Model collapse is the technical name for a phenomenon that emerged as large language models began producing a substantial fraction of the text circulating on the internet: when later generations of models train on data that includes their predecessors' output, quality degrades across generations. The distribution of generated text narrows. Rare phenomena — the long tail of human linguistic creativity — disappear first. The output becomes more predictable, more generic, more confidently wrong about the edges of knowledge. The biological analog is inbreeding depression. The ecological analog is soil depletion. In each case, the system loses vitality because the refresh mechanism has broken.
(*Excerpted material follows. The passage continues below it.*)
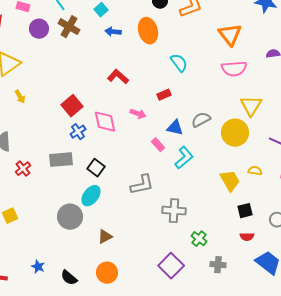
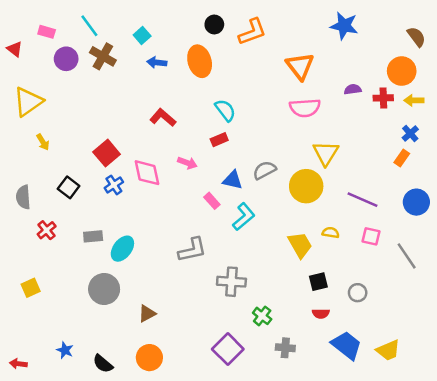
cyan semicircle: (179, 63) -> (225, 110), moved
gray rectangle: (61, 160) -> (93, 236), moved, size x0.7
black square: (96, 168) -> (69, 187), moved
cyan ellipse: (91, 196) -> (122, 249), moved

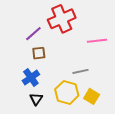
The phenomenon was documented formally by Shumailov et al. in a 2024 Nature paper titled 'The Curse of Recursion.' Training a series of language models on the output of previous generations produced rapid degradation: by the ninth generation, the models were producing incoherent output. Similar results have been found for image generation models and for recommender systems. The mechanism is well-understood: synthetic data, even when individually indistinguishable from human data, collectively represents a narrower distribution, and each training cycle narrows it further.
The parallel to agricultural soil depletion is precise enough to be analytical rather than metaphorical. The farmer who takes crop after crop without returning organic matter to the soil mines the biological capital accumulated over millennia. Yields climb for a time, then collapse. The AI ecosystem that ingests its own output without infusion of genuine human creative work mines the cultural capital accumulated over millennia of human expression. Output quality climbs for a time, then collapses.
The antidote is the same in both cases: infusion of fresh material from outside the closed loop. In agriculture, compost, cover crops, fallow rotation, the return of organic matter. In the intelligence ecosystem, original human creative work — writing that reflects the writer's own perception, code that expresses the developer's own understanding, analysis that emerges from genuine engagement with material rather than from AI regeneration of AI-generated text.
This creates a coordination problem the land ethic frames directly. Each individual practitioner is incentivized to use AI tools to maximum extent — the benefits accrue to the individual. The costs — the degradation of the commons that feeds the next generation of models — are distributed across all participants. This is the tragedy of the commons in textual form. The solution, as Leopold saw for the agricultural commons, is not primarily regulatory but ethical: practitioners perceiving themselves as members of a community whose welfare depends on individual contribution.
The model collapse phenomenon was named and formalized by Ilia Shumailov, Zakhar Shumaylov, Yiren Zhao, Nicolas Papernot, Ross Anderson, and Yarin Gal in 'The Curse of Recursion: Training on Generated Data Makes Models Forget' (arXiv, 2023; Nature, 2024). Related earlier work includes Hataya et al. on synthetic image data and Alemohammad et al. on generative image models.
Quality declines across training generations. Not linearly — accelerating as the distribution narrows.
Rare phenomena disappear first. The long tail of creativity, nuance, and accurate treatment of edge cases is the earliest casualty.
The loss is invisible to individual users. Each output looks plausible. The degradation appears only at the distribution level, aggregated across many outputs.
The remedy is fresh human work. No purely technical fix reverses the depletion. The input must come from outside the loop.